Глаза Шатрова потемнели.
– Я хочу быть целомудренным.
– Простите меня, – прошептала Вера, – я так прямо спросила вас. Это смешно… Простите меня…
Не раз говорили на эту тему Вера и Шатров, и всегда в душе Веры, после таких разговоров, оставалась смутная тревога и какое-то тайное недовольство собою.
Однажды она подумала:
«А ведь Пушкин не так понимал любовь. Неужели он не умел любить?»
Луна была на ущербе, но небо, затканное серебристыми нитями звезд, мерцало в неверном сиянии и казалось волшебным. Тепло было и тихо.
На террасе у Ивиных ужинали Захарченко и Шатров.
– Я вас, господа, сегодня домой не отпущу; оставайтесь ночевать, конечно, – сказал Сергей Николаевич, разливая по стаканам лафит.
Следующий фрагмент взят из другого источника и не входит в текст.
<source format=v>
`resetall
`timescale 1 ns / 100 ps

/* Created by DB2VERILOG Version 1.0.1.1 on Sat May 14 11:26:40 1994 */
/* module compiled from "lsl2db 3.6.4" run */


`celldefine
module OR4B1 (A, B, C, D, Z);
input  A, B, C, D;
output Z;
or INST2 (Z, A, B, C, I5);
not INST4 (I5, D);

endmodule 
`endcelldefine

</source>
– Нет уж, – пробормотал доктор брюзгливо, – мне завтра рано утром в Притейкино ехать. Я велел Максиму закладывать.
– Ну, а вы, Павел Данилович? Вы – человек свободный.
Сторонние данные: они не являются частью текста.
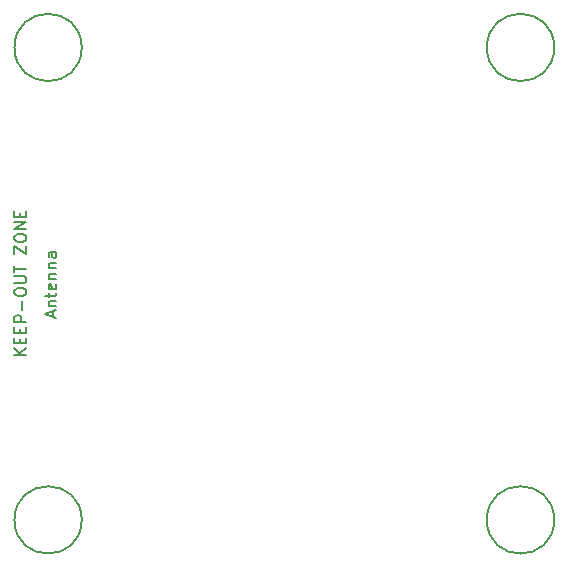
<source format=gbr>
%TF.GenerationSoftware,KiCad,Pcbnew,8.0.4*%
%TF.CreationDate,2024-07-28T20:40:06+02:00*%
%TF.ProjectId,DCWiFiSwitch,44435769-4669-4537-9769-7463682e6b69,rev?*%
%TF.SameCoordinates,Original*%
%TF.FileFunction,Other,Comment*%
%FSLAX46Y46*%
G04 Gerber Fmt 4.6, Leading zero omitted, Abs format (unit mm)*
G04 Created by KiCad (PCBNEW 8.0.4) date 2024-07-28 20:40:06*
%MOMM*%
%LPD*%
G01*
G04 APERTURE LIST*
%ADD10C,0.150000*%
G04 APERTURE END LIST*
D10*
X95419104Y-67821904D02*
X95419104Y-67345714D01*
X95704819Y-67917142D02*
X94704819Y-67583809D01*
X94704819Y-67583809D02*
X95704819Y-67250476D01*
X95038152Y-66917142D02*
X95704819Y-66917142D01*
X95133390Y-66917142D02*
X95085771Y-66869523D01*
X95085771Y-66869523D02*
X95038152Y-66774285D01*
X95038152Y-66774285D02*
X95038152Y-66631428D01*
X95038152Y-66631428D02*
X95085771Y-66536190D01*
X95085771Y-66536190D02*
X95181009Y-66488571D01*
X95181009Y-66488571D02*
X95704819Y-66488571D01*
X95038152Y-66155237D02*
X95038152Y-65774285D01*
X94704819Y-66012380D02*
X95561961Y-66012380D01*
X95561961Y-66012380D02*
X95657200Y-65964761D01*
X95657200Y-65964761D02*
X95704819Y-65869523D01*
X95704819Y-65869523D02*
X95704819Y-65774285D01*
X95657200Y-65059999D02*
X95704819Y-65155237D01*
X95704819Y-65155237D02*
X95704819Y-65345713D01*
X95704819Y-65345713D02*
X95657200Y-65440951D01*
X95657200Y-65440951D02*
X95561961Y-65488570D01*
X95561961Y-65488570D02*
X95181009Y-65488570D01*
X95181009Y-65488570D02*
X95085771Y-65440951D01*
X95085771Y-65440951D02*
X95038152Y-65345713D01*
X95038152Y-65345713D02*
X95038152Y-65155237D01*
X95038152Y-65155237D02*
X95085771Y-65059999D01*
X95085771Y-65059999D02*
X95181009Y-65012380D01*
X95181009Y-65012380D02*
X95276247Y-65012380D01*
X95276247Y-65012380D02*
X95371485Y-65488570D01*
X95038152Y-64583808D02*
X95704819Y-64583808D01*
X95133390Y-64583808D02*
X95085771Y-64536189D01*
X95085771Y-64536189D02*
X95038152Y-64440951D01*
X95038152Y-64440951D02*
X95038152Y-64298094D01*
X95038152Y-64298094D02*
X95085771Y-64202856D01*
X95085771Y-64202856D02*
X95181009Y-64155237D01*
X95181009Y-64155237D02*
X95704819Y-64155237D01*
X95038152Y-63679046D02*
X95704819Y-63679046D01*
X95133390Y-63679046D02*
X95085771Y-63631427D01*
X95085771Y-63631427D02*
X95038152Y-63536189D01*
X95038152Y-63536189D02*
X95038152Y-63393332D01*
X95038152Y-63393332D02*
X95085771Y-63298094D01*
X95085771Y-63298094D02*
X95181009Y-63250475D01*
X95181009Y-63250475D02*
X95704819Y-63250475D01*
X95704819Y-62345713D02*
X95181009Y-62345713D01*
X95181009Y-62345713D02*
X95085771Y-62393332D01*
X95085771Y-62393332D02*
X95038152Y-62488570D01*
X95038152Y-62488570D02*
X95038152Y-62679046D01*
X95038152Y-62679046D02*
X95085771Y-62774284D01*
X95657200Y-62345713D02*
X95704819Y-62440951D01*
X95704819Y-62440951D02*
X95704819Y-62679046D01*
X95704819Y-62679046D02*
X95657200Y-62774284D01*
X95657200Y-62774284D02*
X95561961Y-62821903D01*
X95561961Y-62821903D02*
X95466723Y-62821903D01*
X95466723Y-62821903D02*
X95371485Y-62774284D01*
X95371485Y-62774284D02*
X95323866Y-62679046D01*
X95323866Y-62679046D02*
X95323866Y-62440951D01*
X95323866Y-62440951D02*
X95276247Y-62345713D01*
X93154819Y-71041428D02*
X92154819Y-71041428D01*
X93154819Y-70470000D02*
X92583390Y-70898571D01*
X92154819Y-70470000D02*
X92726247Y-71041428D01*
X92631009Y-70041428D02*
X92631009Y-69708095D01*
X93154819Y-69565238D02*
X93154819Y-70041428D01*
X93154819Y-70041428D02*
X92154819Y-70041428D01*
X92154819Y-70041428D02*
X92154819Y-69565238D01*
X92631009Y-69136666D02*
X92631009Y-68803333D01*
X93154819Y-68660476D02*
X93154819Y-69136666D01*
X93154819Y-69136666D02*
X92154819Y-69136666D01*
X92154819Y-69136666D02*
X92154819Y-68660476D01*
X93154819Y-68231904D02*
X92154819Y-68231904D01*
X92154819Y-68231904D02*
X92154819Y-67850952D01*
X92154819Y-67850952D02*
X92202438Y-67755714D01*
X92202438Y-67755714D02*
X92250057Y-67708095D01*
X92250057Y-67708095D02*
X92345295Y-67660476D01*
X92345295Y-67660476D02*
X92488152Y-67660476D01*
X92488152Y-67660476D02*
X92583390Y-67708095D01*
X92583390Y-67708095D02*
X92631009Y-67755714D01*
X92631009Y-67755714D02*
X92678628Y-67850952D01*
X92678628Y-67850952D02*
X92678628Y-68231904D01*
X92773866Y-67231904D02*
X92773866Y-66470000D01*
X92154819Y-65803333D02*
X92154819Y-65612857D01*
X92154819Y-65612857D02*
X92202438Y-65517619D01*
X92202438Y-65517619D02*
X92297676Y-65422381D01*
X92297676Y-65422381D02*
X92488152Y-65374762D01*
X92488152Y-65374762D02*
X92821485Y-65374762D01*
X92821485Y-65374762D02*
X93011961Y-65422381D01*
X93011961Y-65422381D02*
X93107200Y-65517619D01*
X93107200Y-65517619D02*
X93154819Y-65612857D01*
X93154819Y-65612857D02*
X93154819Y-65803333D01*
X93154819Y-65803333D02*
X93107200Y-65898571D01*
X93107200Y-65898571D02*
X93011961Y-65993809D01*
X93011961Y-65993809D02*
X92821485Y-66041428D01*
X92821485Y-66041428D02*
X92488152Y-66041428D01*
X92488152Y-66041428D02*
X92297676Y-65993809D01*
X92297676Y-65993809D02*
X92202438Y-65898571D01*
X92202438Y-65898571D02*
X92154819Y-65803333D01*
X92154819Y-64946190D02*
X92964342Y-64946190D01*
X92964342Y-64946190D02*
X93059580Y-64898571D01*
X93059580Y-64898571D02*
X93107200Y-64850952D01*
X93107200Y-64850952D02*
X93154819Y-64755714D01*
X93154819Y-64755714D02*
X93154819Y-64565238D01*
X93154819Y-64565238D02*
X93107200Y-64470000D01*
X93107200Y-64470000D02*
X93059580Y-64422381D01*
X93059580Y-64422381D02*
X92964342Y-64374762D01*
X92964342Y-64374762D02*
X92154819Y-64374762D01*
X92154819Y-64041428D02*
X92154819Y-63470000D01*
X93154819Y-63755714D02*
X92154819Y-63755714D01*
X92154819Y-62469999D02*
X92154819Y-61803333D01*
X92154819Y-61803333D02*
X93154819Y-62469999D01*
X93154819Y-62469999D02*
X93154819Y-61803333D01*
X92154819Y-61231904D02*
X92154819Y-61041428D01*
X92154819Y-61041428D02*
X92202438Y-60946190D01*
X92202438Y-60946190D02*
X92297676Y-60850952D01*
X92297676Y-60850952D02*
X92488152Y-60803333D01*
X92488152Y-60803333D02*
X92821485Y-60803333D01*
X92821485Y-60803333D02*
X93011961Y-60850952D01*
X93011961Y-60850952D02*
X93107200Y-60946190D01*
X93107200Y-60946190D02*
X93154819Y-61041428D01*
X93154819Y-61041428D02*
X93154819Y-61231904D01*
X93154819Y-61231904D02*
X93107200Y-61327142D01*
X93107200Y-61327142D02*
X93011961Y-61422380D01*
X93011961Y-61422380D02*
X92821485Y-61469999D01*
X92821485Y-61469999D02*
X92488152Y-61469999D01*
X92488152Y-61469999D02*
X92297676Y-61422380D01*
X92297676Y-61422380D02*
X92202438Y-61327142D01*
X92202438Y-61327142D02*
X92154819Y-61231904D01*
X93154819Y-60374761D02*
X92154819Y-60374761D01*
X92154819Y-60374761D02*
X93154819Y-59803333D01*
X93154819Y-59803333D02*
X92154819Y-59803333D01*
X92631009Y-59327142D02*
X92631009Y-58993809D01*
X93154819Y-58850952D02*
X93154819Y-59327142D01*
X93154819Y-59327142D02*
X92154819Y-59327142D01*
X92154819Y-59327142D02*
X92154819Y-58850952D01*
%TO.C,H3*%
X137850000Y-45000000D02*
G75*
G02*
X132150000Y-45000000I-2850000J0D01*
G01*
X132150000Y-45000000D02*
G75*
G02*
X137850000Y-45000000I2850000J0D01*
G01*
%TO.C,H4*%
X137850000Y-85000000D02*
G75*
G02*
X132150000Y-85000000I-2850000J0D01*
G01*
X132150000Y-85000000D02*
G75*
G02*
X137850000Y-85000000I2850000J0D01*
G01*
%TO.C,H1*%
X97850000Y-45000000D02*
G75*
G02*
X92150000Y-45000000I-2850000J0D01*
G01*
X92150000Y-45000000D02*
G75*
G02*
X97850000Y-45000000I2850000J0D01*
G01*
%TO.C,H2*%
X97850000Y-85000000D02*
G75*
G02*
X92150000Y-85000000I-2850000J0D01*
G01*
X92150000Y-85000000D02*
G75*
G02*
X97850000Y-85000000I2850000J0D01*
G01*
%TD*%
M02*

</source>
– Я останусь, пожалуй. Спасибо.
– Итак, доктор, вы уверенно предсказываете, что социальный вопрос разрешится у нас ранее, чем на западе? – сказал Сергей Николаевич.
Захарченко был мрачен.
– Да, предсказываю… И даже могу дать вам практический совет: уезжайте поскорее отсюда и, главное, увозите Веру Леонтьевну.
– Я бы очень хотел, чтобы ваши предсказания сбылись, – заметил Шатров.
– А вам зачем? – спросил Захарченко с явной иронией.
– Как бы вам лучше объяснить… Не то, чтобы я верил в прогресс, в улучшение порядка и в социальное счастье. Нет, откровенно говоря, такое благоденствие меня не слишком соблазняет, но я верю в другое: я верю, что история должна рано или поздно окончиться. В нашей жизни исторической заложен ряд возможностей. Все эти возможные формы должны быть исчерпаны. Вот я и говорю социальной революции: да будет.
– Да зачем вам конец истории? – нетерпеливо спросил Захарченко.